Print the lines that run from the line with "read_data, MemRead, MemWrite);" to the line with "Imemory[0] = 32'b00100000000100100000000000000001;", keeping both end lines, exactly as they appear in the entries below, and nothing else.
====== LISTED RECORDS
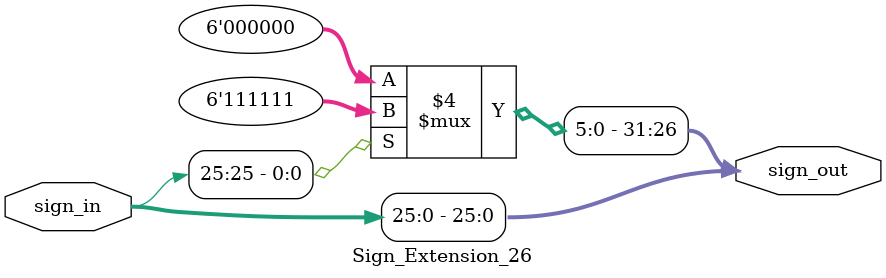
<source format=v>
module single_c_Proc(reset, clk, W_PC_out, instruction, W_RD1, W_RD2, W_m1, W_m2, W_ALUout, W_MemtoReg,Jump);
    input reset, clk;
    output [31:0] W_PC_out, instruction, W_RD1, W_RD2, W_m1, W_m2, W_ALUout, W_MemtoReg;
    output Jump;
    
    wire [31:0] W_PC_in, W_PC_out, W_PC_plus_1, W_Branch_add, W_RDm,W4,W_Jump_PC;
    wire [4:0] W_m3;
    wire [2:0] ALUop;
    wire PC_Src, RegDst, RegWrite, ALU_Src, zero, MemRead, MemWrite, MemtoReg;

    Program_Counter     C1(clk, reset, W_PC_in, W_PC_out);
    Adder32Bit          C2(W_PC_out, 32'b1, W_PC_plus_1);
    Mux_32_bit          C3(W_PC_plus_1, W_m2, W4, PC_Src);
    Adder32Bit          C4(W_PC_plus_1, W_Branch_add, W_m2);
    Instruction_Memory  C5(W_PC_out, instruction, reset);
    Mux_5_bit           C13(instruction[20:16], instruction[15:11], W_m3, RegDst);
    Register_File       C6(clk,instruction[25:21], instruction[20:16], W_m3, W_RD1, W_RD2, W_MemtoReg, RegWrite);
    Sign_Extension      C7(instruction[15:0], W_Branch_add);
    Mux_32_bit          C8(W_RD2, W_Branch_add, W_m1, ALU_Src);
    alu                 C9(ALUop, W_RD1, W_m1, W_ALUout, zero);
    Data_Memory         C10(W_ALUout, W_RD2, W_RDm, MemRead, MemWrite);
    Mux_32_bit          C11(W_ALUout, W_RDm, W_MemtoReg, MemtoReg);
    Control             C12(clk, instruction[31:26],instruction[5:0], RegDst, PC_Src, MemRead, MemtoReg, ALUop, MemWrite, ALU_Src, RegWrite, zero,Jump);
    Sign_Extension_26   C14(instruction[25:0], W_Jump_PC);
    Mux_32_bit          C15(W4, W_Jump_PC, W_PC_in, Jump);
    
endmodule

module Control(clk,Op_intstruct,ints_function,RegDst,PcScrc,MemRead,MemtoReg,ALUOp,MemWrite,ALUSrc,RegWrite,Zero,Jump);
    input clk,Zero;
    input [5:0] ints_function;
    input [5:0] Op_intstruct;
    output reg RegDst,PcScrc,MemRead,MemtoReg,Jump;
    output reg [2:0] ALUOp;
    output reg MemWrite,ALUSrc,RegWrite;
    always @(posedge clk or Op_intstruct or Zero or ints_function)
    begin
        case(Op_intstruct)
            6'b000000:   // R -Type Instruction
                begin
                    RegDst=1;
                    Jump=0;
                    PcScrc=0;
                    MemRead=0;
                    MemtoReg=0;
                    MemWrite=0;
                    ALUSrc=0;
                    RegWrite=1;
                    ALUOp =3'b000;
                    if(ints_function==6'b100000) // add
                            ALUOp =3'b000;
                                  
                    if(ints_function==6'b100010) // sub 
                            ALUOp =3'b001;
                                   
                    if(ints_function==6'b100100) // and
                            ALUOp =3'b010;
                                   
                    if(ints_function==6'b100101) // or
                            ALUOp =3'b010;
                end
            6'b000100: // beq instruction
                begin
                    RegDst=0;
                    Jump=0;
                    if (Zero==1) begin
                                    PcScrc=1;
                                end 
                    else        begin
                                    PcScrc=0;
                                end
                    MemRead=0;
                    MemtoReg=0;
                    ALUOp =3'b111;
                    MemWrite=0;
                    ALUSrc=0;
                    RegWrite=0;
                  //  $display("beq");
                end
            
            6'b100011:  //load word instruction
                begin
                    RegDst=0;
                    Jump=0;
                    PcScrc=0;
                    MemRead=1;
                    MemtoReg=1;
                    ALUOp =3'b000;
                    MemWrite=0;
                    ALUSrc=1;
                    RegWrite=1;
                  //    $display("LW");
                end
            
            6'b101011: // Store Instruction
                begin
                    RegDst=0;
                    PcScrc=0;
                    Jump=0;
                    MemRead=0;
                    MemtoReg=0;
                    ALUOp =3'b000;
                    MemWrite=1;
                    ALUSrc=1;
                    RegWrite=0;
                  //  $display("SW");
                end
             6'b001000: // addi Instruction
                begin
                    RegDst=0;
                    Jump=0;
                    PcScrc=0;
                    MemRead=0;
                    MemtoReg=0;
                    ALUOp =3'b000;
                    MemWrite=0;
                    ALUSrc=1;
                    RegWrite=1;
                  //    $display("addi");
                end
                
            6'b100010: // jump Instruction
                begin
                    RegDst=0;
                    Jump=1;
                    PcScrc=0;
                    MemRead=0;
                    MemtoReg=0;
                    ALUOp =3'b000;
                    MemWrite=0;
                    ALUSrc=1;
                    RegWrite=1;
                 //   $display("Jump");
                end
            6'b000101:  //bne
                begin
                    RegDst=0;
                    Jump=0;
                    if (Zero==0) begin
                                    PcScrc=1;
                                end 
                    else        begin
                                    PcScrc=0;
                                end
                    MemRead=0;
                    MemtoReg=0;
                    ALUOp =3'b111;
                    MemWrite=0;
                    ALUSrc=0;
                    RegWrite=0;
                  //  $display("brne");
                end
                
            default :
                begin
                    RegDst=1;
                    PcScrc=0;
                    Jump=0;
                    MemRead=0;
                    MemRead=0;
                    MemtoReg=0;
                    ALUOp =3'b000;
                    MemWrite=0;
                    ALUSrc=0;
                    RegWrite=1;
                end
        endcase
    end



endmodule

module Program_Counter (clk, reset, PC_in, PC_out);
	input clk, reset;
	input [31:0] PC_in;
	output reg [31:0] PC_out;
	always @ (posedge clk or posedge reset)
	begin
		if(reset==1'b1)
			PC_out<=0;
		else
			PC_out<=PC_in;
	end
endmodule

module Adder32Bit(input1, input2, out);
    input [31:0] input1, input2;
    output [31:0] out;
    reg [31:0]out;
    always@( input1 or input2)
        begin
            out <= input1 + input2;
        end
endmodule

module alu(
	input [2:0] alufn,
	input [31:0] ra,
	input [31:0] rb_or_imm,
	output reg [31:0] aluout,
	output reg zero);
	parameter	ALU_OP_ADD	    = 3'b000,
			    ALU_OP_SUB	    = 3'b001,
			    ALU_OP_AND	    = 3'b010,
			    ALU_OP_OR		= 3'b011,
			    ALU_OP_XOR	    = 3'b100,
			    ALU_OP_LW		= 3'b101,
			    ALU_OP_SW		= 3'b110,
			    ALU_OP_BEQ	    = 3'b111;

always @(*) 
begin
		case(alufn)
			ALU_OP_ADD 	    : aluout = ra + rb_or_imm;
			ALU_OP_SUB 	    : aluout = ra - rb_or_imm;
			ALU_OP_AND 	    : aluout = ra & rb_or_imm;
			ALU_OP_OR	    : aluout = ra | rb_or_imm;
			ALU_OP_XOR	    : aluout = ra ^ rb_or_imm;
			ALU_OP_LW	    : aluout = ra + rb_or_imm;
			ALU_OP_SW	    : aluout = ra + rb_or_imm;
			ALU_OP_BEQ	    : begin
					            zero = (ra==rb_or_imm)?1'b1:1'b0;
					            aluout = ra - rb_or_imm;
					          end
		endcase
end
endmodule
module Register_File (clk,read_addr_1, read_addr_2, write_addr, read_data_1, read_data_2, write_data, RegWrite);
	input [4:0] read_addr_1, read_addr_2, write_addr;
	input [31:0] write_data;
	input  clk,RegWrite;
	reg checkRegWrite;
	output reg [31:0] read_data_1, read_data_2;
	reg [31:0] Regfile [31:0];
	integer k;
	initial begin
	for (k=0; k<32; k=k+1) 
			begin
				Regfile[k] = 32'd10;
			end
	Regfile[0]=10;
    Regfile[8]=22;
    Regfile[9]=21;
    Regfile[5]=77;
    Regfile[7]=99;
    Regfile[21]=55;
    Regfile[20]=55;
    
	end
	
	//assign read_data_1 = Regfile[read_addr_1];
        always @(read_data_1 or Regfile[read_addr_1])
	        begin
	          if (read_addr_1 == 0) read_data_1 = 0;
	          else 
	          begin
	          read_data_1 = Regfile[read_addr_1];
	          //$display("read_addr_1=%d,read_data_1=%h",read_addr_1,read_data_1);
	          end
	        end
	//assign read_data_2 = Regfile[read_addr_2];
        always @(read_data_2 or Regfile[read_addr_2])
	        begin
	          if (read_addr_2 == 0) read_data_2 = 0;
	          else 
	          begin
	          read_data_2 = Regfile[read_addr_2];
	          //$display("read_addr_2=%d,read_data_2=%h",read_addr_2,read_data_2);
	          end
	        end
	always @(posedge clk)
	        begin
		      if (RegWrite == 1'b1)
		         begin 
		             Regfile[write_addr] = write_data;
		             $display("write_addr=%d write_data=%d",write_addr,write_data);
		         end
	        end
endmodule

module Data_Memory (addr, write_data, read_data, MemRead, MemWrite);
	input [31:0] addr;
	input [31:0] write_data;
	output [31:0] read_data;
	input MemRead, MemWrite;
	reg [31:0] DMemory [255:0];
	integer k;
	assign read_data = (MemRead) ? DMemory[addr] : 32'bx;
	initial begin
		for (k=0; k<64; k=k+1) 
            begin
		           DMemory[k] = 32'b0;
			end
		DMemory[11] = 99;
	end
	always @(*)
	begin
		if (MemWrite) DMemory[addr] = write_data;
	end
endmodule

module Sign_Extension (sign_in, sign_out);
	input [15:0] sign_in;
	output [31:0] sign_out;
	assign sign_out[15:0]=sign_in[15:0];
	assign sign_out[31:16]=sign_in[15]?16'b1111_1111_1111_1111:16'b0;
endmodule

module Mux_32_bit (in0, in1, mux_out, select);
	parameter N = 32;
	input [N-1:0] in0, in1;
	output [N-1:0] mux_out;
	input select;
	assign mux_out = select? in1: in0 ;
endmodule

module Mux_5_bit (in0, in1, mux_out, select);
	parameter N = 5;
	input [N-1:0] in0, in1;
	output [N-1:0] mux_out;
	input select;
	assign mux_out = select? in1: in0 ;
endmodule

module Instruction_Memory (read_address, instruction, reset);
	input reset;
	input [31:0] read_address;
	output [31:0] instruction;
	reg [31:0] Imemory [63:0];
	integer k;
	// I-MEM in this case is addressed by word, not by byte
	assign instruction = Imemory[read_address];
	always @(posedge reset)
	begin
	for (k=16; k<32; k=k+1) 
		begin  
		  // here Out changes k=0 to k=16
		  Imemory[k] = 32'b0;
		end
    
    //addi $s2, $zero, 0x01	// initialize count
    Imemory[0] = 32'b00100000000100100000000000000001;
    //addi $s3, $zero, 0x09	// initialize lim
    Imemory[1] = 32'b00100000000100110000000000001010;
    //addi $s4, $zero, 0x00	// initialize sum
    Imemory[2] = 32'b00100000000101000000000000000000;
    //beq  $s2, $s3,   0x03 // checking if count=lim to end 
    Imemory[3] = 32'b00010010010100110000000000000011;
    //add  $s4, $s2, $s4	// do the sum
    Imemory[4] = 32'b00000010010101001010000000100000;
    //addi $s2, $s2, 0x01   // increse counter
    Imemory[5] = 32'b00100010010100100000000000000001;
    //j 0x03                // checking branch condition
    Imemory[6] = 32'b10001000000000000000000000000011;
    //j 0x07 	            // end
    Imemory[7] = 32'b10001000000000000000000000000111;
    


    


	end
endmodule

module Sign_Extension_26 (sign_in, sign_out);
	input [25:0] sign_in;
	output [31:0] sign_out;
	assign sign_out[25:0]=sign_in[25:0];
	assign sign_out[31:26]=sign_in[25]?6'b111111:6'b0;
endmodule
</source>
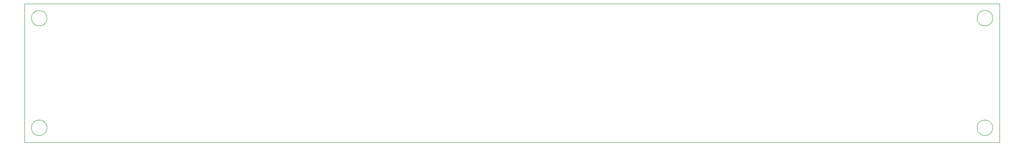
<source format=gm1>
%TF.GenerationSoftware,KiCad,Pcbnew,8.0.5*%
%TF.CreationDate,2024-09-09T15:54:14+02:00*%
%TF.ProjectId,info_orbs,696e666f-5f6f-4726-9273-2e6b69636164,rev?*%
%TF.SameCoordinates,Original*%
%TF.FileFunction,Profile,NP*%
%FSLAX46Y46*%
G04 Gerber Fmt 4.6, Leading zero omitted, Abs format (unit mm)*
G04 Created by KiCad (PCBNEW 8.0.5) date 2024-09-09 15:54:14*
%MOMM*%
%LPD*%
G01*
G04 APERTURE LIST*
%TA.AperFunction,Profile*%
%ADD10C,0.100000*%
%TD*%
%TA.AperFunction,Profile*%
%ADD11C,0.050000*%
%TD*%
G04 APERTURE END LIST*
D10*
X38296000Y-85500000D02*
G75*
G02*
X35096000Y-85500000I-1600000J0D01*
G01*
X35096000Y-85500000D02*
G75*
G02*
X38296000Y-85500000I1600000J0D01*
G01*
X231114000Y-63000000D02*
G75*
G02*
X227914000Y-63000000I-1600000J0D01*
G01*
X227914000Y-63000000D02*
G75*
G02*
X231114000Y-63000000I1600000J0D01*
G01*
X38296000Y-63000000D02*
G75*
G02*
X35096000Y-63000000I-1600000J0D01*
G01*
X35096000Y-63000000D02*
G75*
G02*
X38296000Y-63000000I1600000J0D01*
G01*
X231114000Y-85500000D02*
G75*
G02*
X227914000Y-85500000I-1600000J0D01*
G01*
X227914000Y-85500000D02*
G75*
G02*
X231114000Y-85500000I1600000J0D01*
G01*
D11*
X33696000Y-60000000D02*
X232514000Y-60000000D01*
X232514000Y-88500000D01*
X33696000Y-88500000D01*
X33696000Y-60000000D01*
M02*

</source>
============
*RESULT*.
module Data_Memory (addr, write_data, read_data, MemRead, MemWrite);
	input [31:0] addr;
	input [31:0] write_data;
	output [31:0] read_data;
	input MemRead, MemWrite;
	reg [31:0] DMemory [255:0];
	integer k;
	assign read_data = (MemRead) ? DMemory[addr] : 32'bx;
	initial begin
		for (k=0; k<64; k=k+1) 
            begin
		           DMemory[k] = 32'b0;
			end
		DMemory[11] = 99;
	end
	always @(*)
	begin
		if (MemWrite) DMemory[addr] = write_data;
	end
endmodule

module Sign_Extension (sign_in, sign_out);
	input [15:0] sign_in;
	output [31:0] sign_out;
	assign sign_out[15:0]=sign_in[15:0];
	assign sign_out[31:16]=sign_in[15]?16'b1111_1111_1111_1111:16'b0;
endmodule

module Mux_32_bit (in0, in1, mux_out, select);
	parameter N = 32;
	input [N-1:0] in0, in1;
	output [N-1:0] mux_out;
	input select;
	assign mux_out = select? in1: in0 ;
endmodule

module Mux_5_bit (in0, in1, mux_out, select);
	parameter N = 5;
	input [N-1:0] in0, in1;
	output [N-1:0] mux_out;
	input select;
	assign mux_out = select? in1: in0 ;
endmodule

module Instruction_Memory (read_address, instruction, reset);
	input reset;
	input [31:0] read_address;
	output [31:0] instruction;
	reg [31:0] Imemory [63:0];
	integer k;
	// I-MEM in this case is addressed by word, not by byte
	assign instruction = Imemory[read_address];
	always @(posedge reset)
	begin
	for (k=16; k<32; k=k+1) 
		begin  
		  // here Out changes k=0 to k=16
		  Imemory[k] = 32'b0;
		end
    
    //addi $s2, $zero, 0x01	// initialize count
    Imemory[0] = 32'b00100000000100100000000000000001;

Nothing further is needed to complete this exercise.